I am struggling with this problem from an introduction to Machine Learning Course at a my University that I never fully wrapped my head around. Here's the problem as it was written:
For any two random variables $X$, $Y$ the covariance is defined as $\text{Cov}(X, Y ) = E\left[\left(X − E[X]\right)\left(Y − E[Y ]\right)\right]$. You may assume $X$ and $Y$ take on a discrete values if you find that is easier to work with.

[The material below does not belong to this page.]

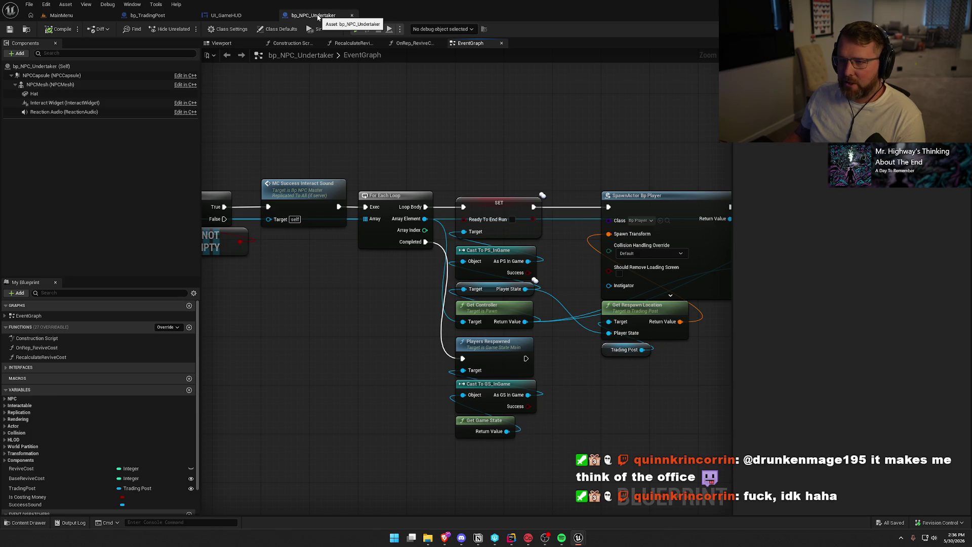
pyautogui.middleClick(318, 15)
pyautogui.click(29, 523)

a. [$1$ point] If $E[Y | X = x] = x$ show that $$ \text{Cov}(X,Y) = E[(X-E[X])^2] $$ b. [1 point] If $X, Y$ are independent show that $$ \text{Cov}(X, Y ) = 0 $$
I am mainly struggling on part $A$. I think that I can see how to get from the proof of part $A$ to the proof of part $B$.
Any help would be much appreciated, I'll show things I've tried and where I get stuck, at times it's seemed like I might have proved that $E[X] = E[Y]$ at least but these proofs are dubious at best.
Attempt 1:
$E[Y|X=x]=x$ is essentially the same (I think) as $E[Y|X]=X$ since for any value of $x$ we are saying that the expected value of $Y$ takes on $x$.

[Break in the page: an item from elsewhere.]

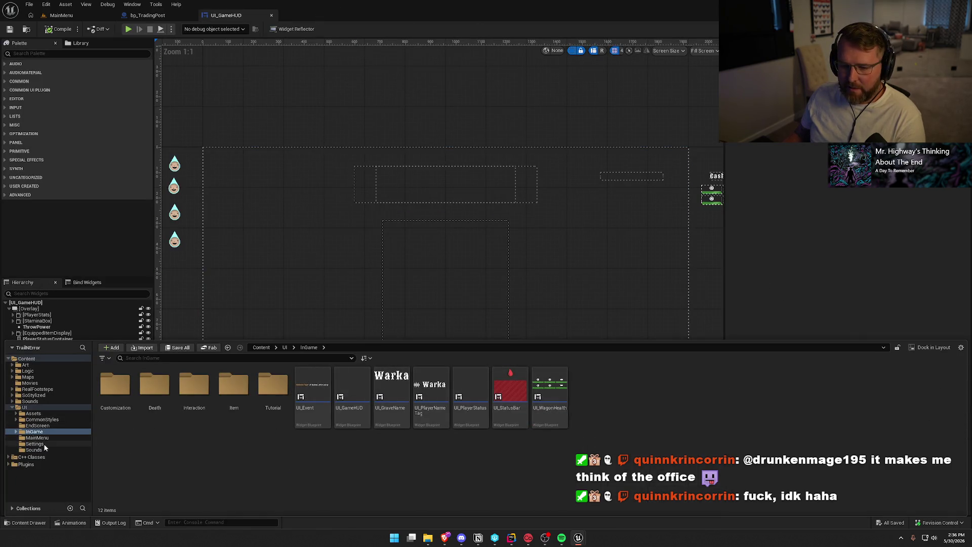
# Open the TrailMap level from the Maps folder and switch to its level view.
pyautogui.click(27, 377)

so: $$ E[Y|X]=X $$ taking the expected value of both sides: $$ E[E[Y|X]]=E[X] $$ Here I want to say that $E[E[Y|X]]$ is the same as $E[Y]$ because of the way that the expected value sums over all the $Y$'s. Pretty sure that's not the right thing to do.
Attempt 2:
Let $Z$ be a random variable defined by: $$ Z=Y-E[Y|X] $$ taking the expected value: $$ E[Z]=E[Y]-E[E[Y|X]] $$ again if the $E[E[Y|X]] = E[Y]$ I could prove that the $E[Z] = 0$ and get around to proving that $E[Y] = E[X]$, this is essentially a round about way of doing the above.
I'm pretty stuck for ideas at this point and any help is appreciated!

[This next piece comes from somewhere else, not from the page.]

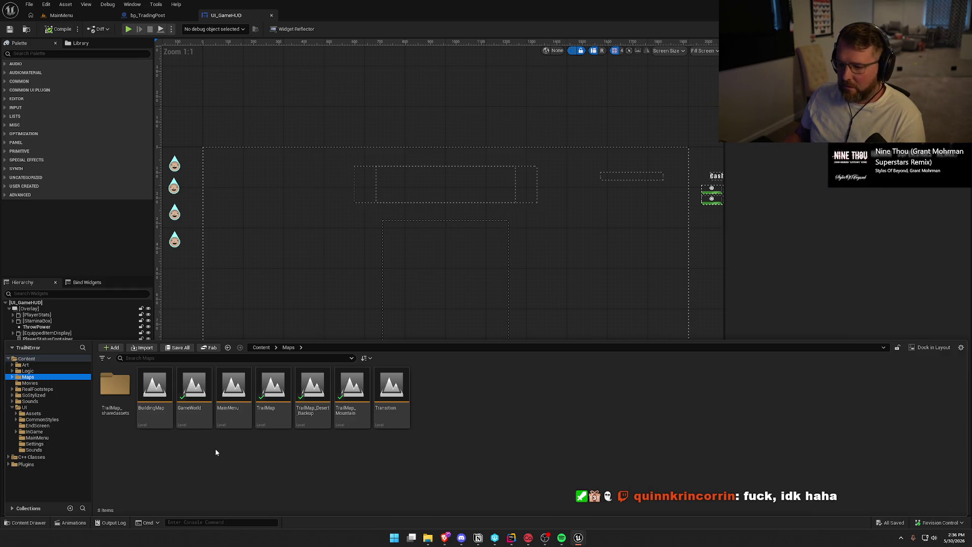
pyautogui.doubleClick(273, 389)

I hope that this works (I'll assume that X and Y take on a discrete values):
a. $\text{If } \mathbb{E}[Y|X=x]=x, \text{ then } \text{cov}(X,Y)= \mathbb{E}[(X-\mathbb{E}(X))^2]$
Solution:
First, lets analyze:
$$\text{cov}(X,Y) = \mathbb{E}[(X-\mathbb{E}[X])(Y-\mathbb{E}[Y])] = \mathbb{E}[XY - X\mathbb{E}[Y] -\mathbb{E}[X]Y + \mathbb{E}[X]\mathbb{E}[Y]] = \mathbb{E}[XY] - \mathbb{E}[X\mathbb{E}[Y]] - \mathbb{E}[Y\mathbb{E}[X]] + \mathbb{E}[\mathbb{E}[X]\mathbb{E}[Y]] = \mathbb{E}[XY] -2\mathbb{E}[X]\mathbb{E}[Y] + \mathbb{E}[X]\mathbb{E}[Y] = \mathbb{E}[XY] - \mathbb{E}[X]\mathbb{E}[Y]$$
Don't foget that, $$\mathbb{E}[Y|X=x_k] = x_k, \text{ for all } x_k \in R_X$$
Second, (I'll use the hypothesis on the second "="):
$$ \mathbb{E}[X] = \sum_{x_i \in R_X} x_i\mathbb{P}[X] = \sum_{x_i \in R_X} \mathbb{E}[Y|X=x_i]\mathbb{P}[X] = \mathbb{E}[\mathbb{E}[Y|X=x_i]] = \mathbb{E}[Y] $$
The last term is a result of theorem in Probability Theory.
Moving on:
$$ \mathbb{E}[XY] = \sum_{x_i \in R_X} \sum_{y_i \in R_Y} x_i y_i \mathbb{P}[X=x_i, Y=y_i] = \sum_{x_i \in R_X} x_i ( \sum_{y_i \in R_Y} y_i \mathbb{P}[X=x_i, Y=y_i]) = \sum_{x_i \in R_X}x_i ( \sum_{y_i \in R_Y} y_i \mathbb{P}[Y=y_i|X=x_i] \mathbb{P}[X=x_i]) = \sum_{x_i \in R_X}x_i \mathbb{P}[X=x_i] \sum_{y_i \in R_Y} y_i \mathbb{P}[Y=y_i|X=x_i] = \sum_{x_i \in R_X}x_i \mathbb{P}[X=x_i] \mathbb{E}[Y|X=x_i] = \sum_{x_i \in R_X}x_i \mathbb{P}[X=x_i] x_i = \sum_{x_i \in R_X}x_i^2 \mathbb{P}[X=x_i] = \mathbb{E}[X^2]$$
Finally, if we substitute on covariance:
$$\text{cov}(X,Y) = \mathbb{E}[XY] - \mathbb{E}[X]\mathbb{E}[Y] = \mathbb{E}[X^2] - \mathbb{E}[X]\mathbb{E}[X] = \mathbb{E}[X^2] - \mathbb{E}[X]^2 = \text{Var}[X] = \mathbb{E}[(X-\mathbb{E}[X])^2]$$
b. If X,Y are independet show that: $$\text{cov}(X,Y)=0$$
Solution:
$\text{If X,Y are independent, then } \mathbb{E}[XY]=\mathbb{E}[X]\mathbb{E}[Y]$
So,
$$\text{cov}(X,Y) = \mathbb{E}[XY] - \mathbb{E}[X]\mathbb{E}[Y] = \mathbb{E}[X]\mathbb{E}[Y] - \mathbb{E}[X]\mathbb{E}[Y] = 0$$